# "Winter" Data Workout: Exploratory Analysis and Modeling

In this workout, you have the choice between 1 of 2 "Winter" datasets:

* Penguins
* Winter Olympics

## Dataset Overview: Palmer Penguins

![Two Penguins](../images/stock/pexels-pixabay-48814.jpg)

The penguins dataset contains size measurements for three penguin species observed in the Palmer Archipelago, Antarctica. It was collected by Dr. Kristen Gorman and the Palmer Station, Antarctica LTER.

### Location
* __Seaborn__: The dataset may be accessed via `sns.load_dataset("penguins")`

### __Key Features (Columns)__:
* __species__: The penguin species (Adélie, Chinstrap, or Gentoo).

* __island__: The island in the Palmer Archipelago where the penguin was observed (Biscoe, Dream, or Torgersen).

* __bill_length_mm__: The length of the penguin's bill (also known as the culmen) in millimeters.

* __bill_depth_mm__: The depth of the penguin's bill in millimeters.

* __flipper_length_mm__: The length of the penguin's flipper in millimeters.

* __body_mass_g__: The body mass of the penguin in grams.

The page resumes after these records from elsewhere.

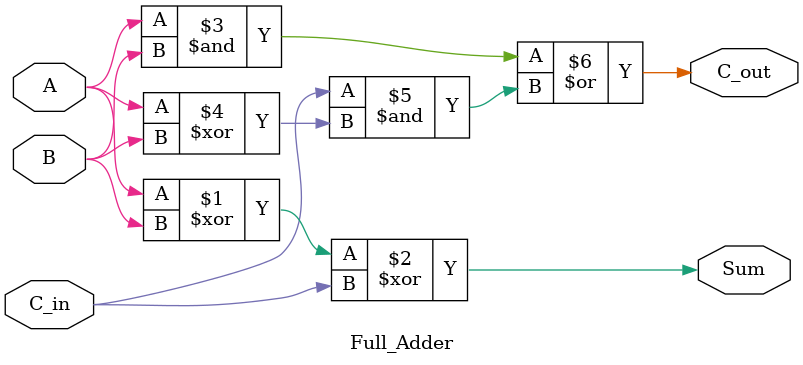
<source format=v>
`timescale 1ns / 1ps


module Full_Adder(
    input A, input B, input C_in,
    output Sum, output C_out
    );
    
    assign Sum = A ^ B ^ C_in;
    assign C_out =(A&B) | (C_in & (A^B));

endmodule

</source>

* __sex__: The gender of the penguin (male or female).

### __Why it’s great for this workout__:
* __Classification__: Can you predict the species based on physical measurements?

* __Regression__: Can you predict body mass using flipper length?

## Dataset Overview: Olympics

![Winter Olympics](../images/stock/pexels-kimmo-vainio-314143536-36080375.jpg)

Source: [Keith Galli's Olympics Dataset](https://github.com/KeithGalli/Olympics-Dataset)

This is a comprehensive historical record of every athlete and their performance. Because it is split across two files, merging them using the `athlete_id` column will be necessary.

### Folder Location
* `../data/winter_olympics`

### __Key Data Files__:
* `bios.csv`: Biographical details for over 70,000 athletes.

* `results.csv`: A row-by-row breakdown of every event performance (over 160,000 rows).

### __Key Features (`bios.csv`)__:
* __athlete_id__: Unique athlete identifier.
  
* __name__: The athlete's full name.

* __height_cm__: In centimeters (expect many missing values!).

* __weight_kg__: In kilograms (expect many missing values!).

* __NOC__: The 3-letter country code (e.g., USA, NOR, GER).

### __Key Feature (`results.csv`)__:
* __year__: The year of the Olympic Games (1896–2022).

* __type__: The season (you should filter for "Winter").

* __discipline__: The sport (Alpine Skiing, Ice Hockey).

* __event__: The specific competition (Men's 500 metres).


### __Why it’s great for this challenge__:
* __Classification__: Can you predict if an athlete will win a medal based on their age, height, and weight?

* __Regression__: Can you predict an athlete's height or weight based on the sport they compete in?

* __Data Wrangling__: This dataset is "messy." Filtering for the Winter season and deciding how to handle missing physical stats for athletes from the early 20th century will be a unique challenge.

## Goals Checklist
![Curling](../images/stock/pexels-shvets-production-7544435.jpg)
### 1. __Data Foundations__
*  __Load the Data__: Successfully import the dataset (penguins or winter olympics).
*  __Initial Exploration__: Use `.info()`, `.describe()`, and `.head()` or `.sample()` to understand your features.
*  __Data Cleaning__: Handle missing values (drop vs. fill) and fix any data type inconsistencies.

### 2. __Visual Analysis__
*  __Feature Distributions__: Create histograms for all numerical columns.
*  __Correlation Matrix__: Generate a heatmap to identify relationships between variables.
*  __Custom Insights__: Create at least 3 additional unique visualizations.

### 3. __Machine Learning Pipeline__
*  __ML Prep__: Define your target variable ($y$) and features ($X$)
*  __Train/Test Split__: Divide your data (typically 80/20 or 70/30) to ensure unbiased evaluation.
*  __Build Model__: Initialize and fit your chosen model.
*  __Make Predictions__: Run your model on the test set.

### 4. __Evaluation & Reflection__
*  __Quantitative Evaluation__: Calculate relevant metrics.
*  __Visual Performance__: Plot your results
*  __Conclusion__: Write a brief summary of what the model tells us about the data.